Prior to the release of the June quarter CPI, economists were expecting a 0.8% rise for the quarter and a 1.7% rise year on year. The underlying inflation figure, which strips out the more variable component of the measure, was expected to come in at 0.6% for the quarter and 2.2% for the year. The actual results were as follows:
June Qtr CPI: 0.7% (+0.2%)
Mar Qtr CPI revised up 0.1% to 0.7%
CPI to June year end: 1.5%
June Qtr u/lying CPI: +0.5% (Mar Qtr 0.7%)
U/lying CPI year to end of Jun: 2.3% (yr to end of Mar 2.4%)
Stephen Koukoulas said there is “nothing in the CPI to sway [the] RBA…it “reflects sub-trend growth and weak labour markets.”

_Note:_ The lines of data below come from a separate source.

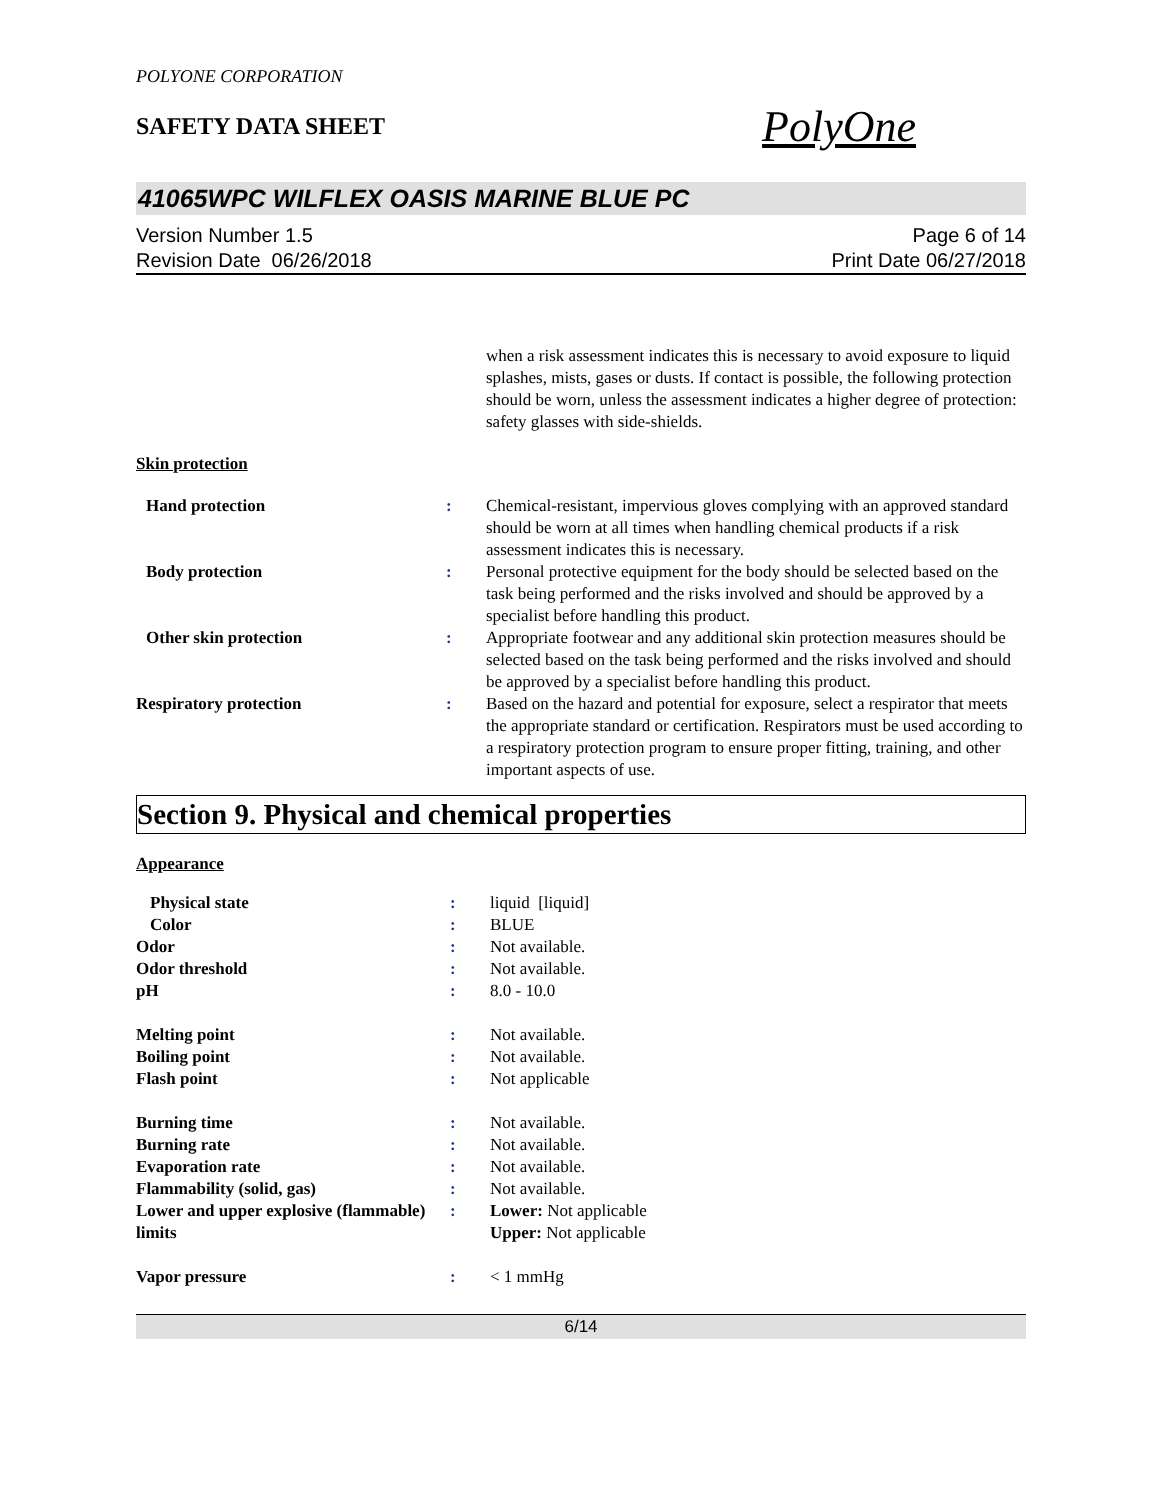POLYONE CORPORATION
SAFETY DATA SHEET
PolyOne
41065WPC WILFLEX OASIS MARINE BLUE PC
Version Number 1.5
Revision Date 06/26/2018
Page 6 of 14
Print Date 06/27/2018
| | | when a risk assessment indicates this is necessary to avoid exposure to liquid splashes, mists, gases or dusts. If contact is possible, the following protection should be worn, unless the assessment indicates a higher degree of protection: safety glasses with side-shields. |
| Skin protection | | |
| Hand protection | : | Chemical-resistant, impervious gloves complying with an approved standard should be worn at all times when handling chemical products if a risk assessment indicates this is necessary. |
| Body protection | : | Personal protective equipment for the body should be selected based on the task being performed and the risks involved and should be approved by a specialist before handling this product. |
| Other skin protection | : | Appropriate footwear and any additional skin protection measures should be selected based on the task being performed and the risks involved and should be approved by a specialist before handling this product. |
| Respiratory protection | : | Based on the hazard and potential for exposure, select a respirator that meets the appropriate standard or certification. Respirators must be used according to a respiratory protection program to ensure proper fitting, training, and other important aspects of use. |
Section 9. Physical and chemical properties
Appearance
| Physical state | : | liquid [liquid] |
| Color | : | BLUE |
| Odor | : | Not available. |
| Odor threshold | : | Not available. |
| pH | : | 8.0 - 10.0 |
| Melting point | : | Not available. |
| Boiling point | : | Not available. |
| Flash point | : | Not applicable |
| Burning time | : | Not available. |
| Burning rate | : | Not available. |
| Evaporation rate | : | Not available. |
| Flammability (solid, gas) | : | Not available. |
| Lower and upper explosive (flammable) limits | : | Lower: Not applicable Upper: Not applicable |
| Vapor pressure | : | < 1 mmHg |
6/14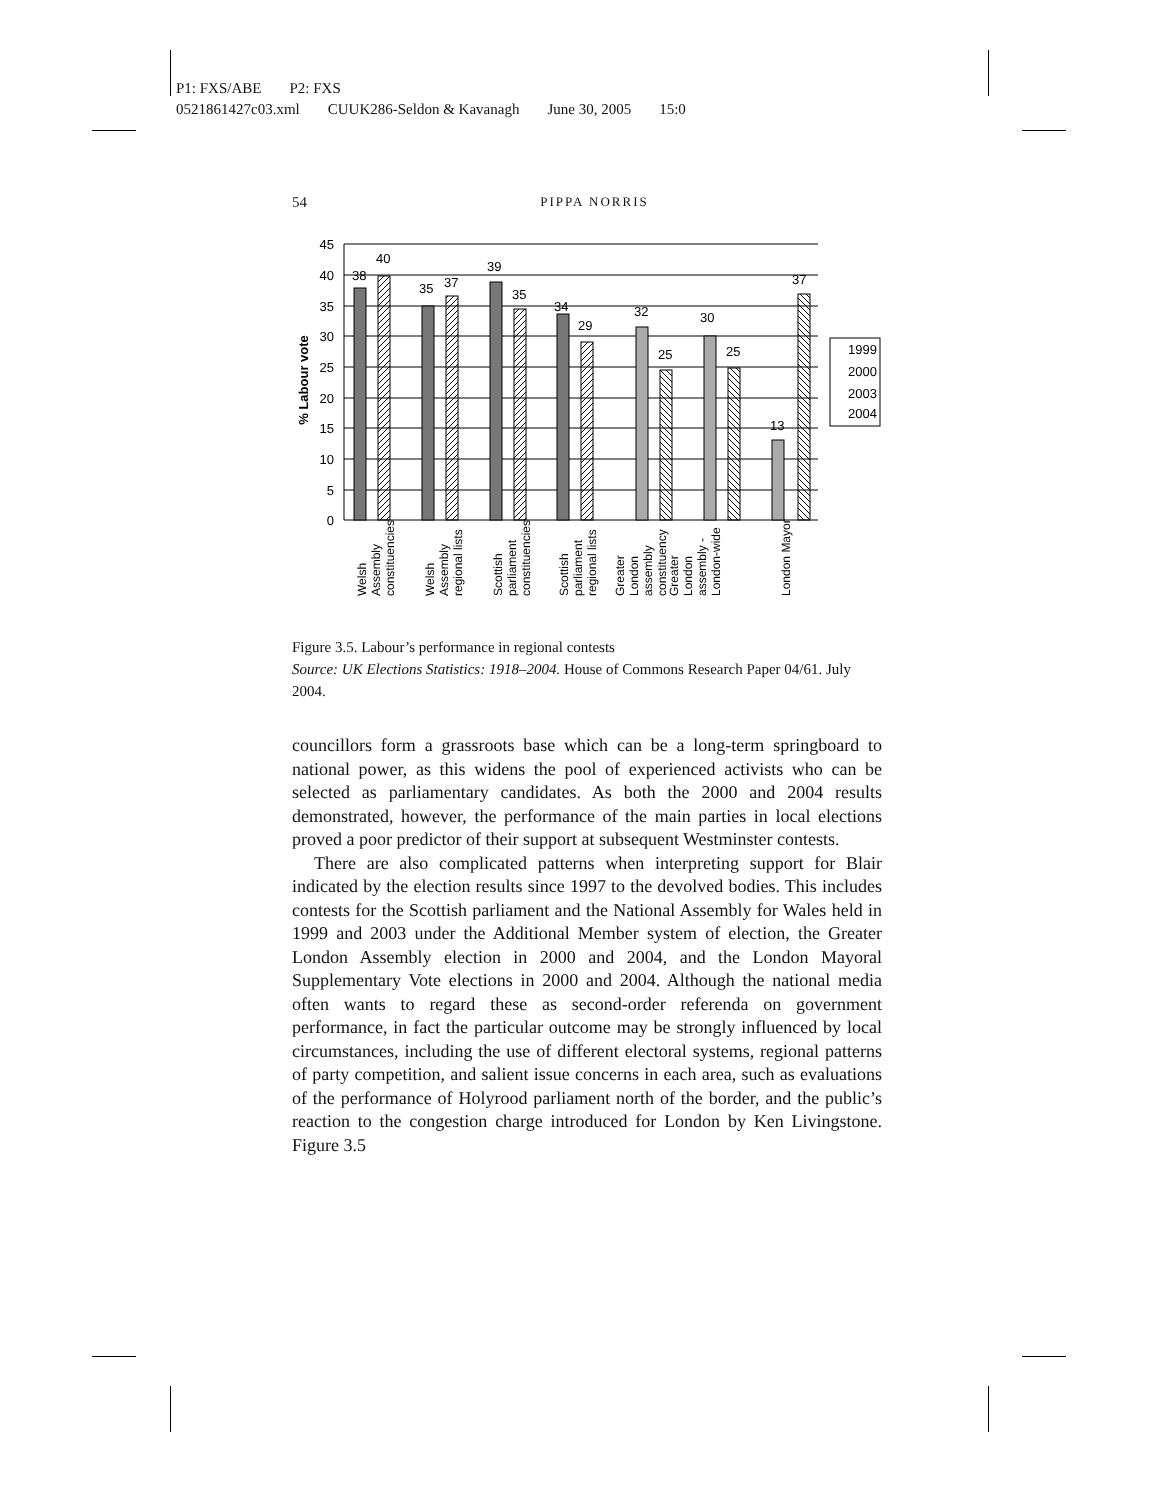P1: FXS/ABE P2: FXS
0521861427c03.xml CUUK286-Seldon & Kavanagh June 30, 2005 15:0
54
PIPPA NORRIS
45
40
35
30
25
20
15
10
5
0
% Labour vote
38
40
35
37
39
35
34
29
32
25
30
25
13
37
1999
2000
2003
2004
Welsh
Assembly
constituencies
Welsh
Assembly
regional lists
Scottish
parliament
constituencies
Scottish
parliament
regional lists
Greater
London
assembly
constituency
Greater
London
assembly -
London-wide
London Mayor
Figure 3.5. Labour’s performance in regional contests
Source: UK Elections Statistics: 1918–2004. House of Commons Research Paper 04/61. July 2004.
councillors form a grassroots base which can be a long-term springboard to national power, as this widens the pool of experienced activists who can be selected as parliamentary candidates. As both the 2000 and 2004 results demonstrated, however, the performance of the main parties in local elections proved a poor predictor of their support at subsequent Westminster contests.
There are also complicated patterns when interpreting support for Blair indicated by the election results since 1997 to the devolved bodies. This includes contests for the Scottish parliament and the National Assembly for Wales held in 1999 and 2003 under the Additional Member system of election, the Greater London Assembly election in 2000 and 2004, and the London Mayoral Supplementary Vote elections in 2000 and 2004. Although the national media often wants to regard these as second-order referenda on government performance, in fact the particular outcome may be strongly influenced by local circumstances, including the use of different electoral systems, regional patterns of party competition, and salient issue concerns in each area, such as evaluations of the performance of Holyrood parliament north of the border, and the public’s reaction to the congestion charge introduced for London by Ken Livingstone. Figure 3.5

Westpac said the headline rate was less than expected due to unexpected food price effects but the core inflation rate was expected. NAB’s David De Garis said, “Moderate inflation…would buy the RBA more time to leave…policy unchanged”. He expects rates to remain unchanged this year before rising next year.
ANZ said there was nothing to stop the RBA from cutting rates. “With sub-trend growth, low wages….low inflation and strong competitive pressure, the inflation outlook is not a constraint.
Shane Oliver: inflation is “benign” and not low enough to bring RBA cut. He still thinks rate cut odds are 50 /50.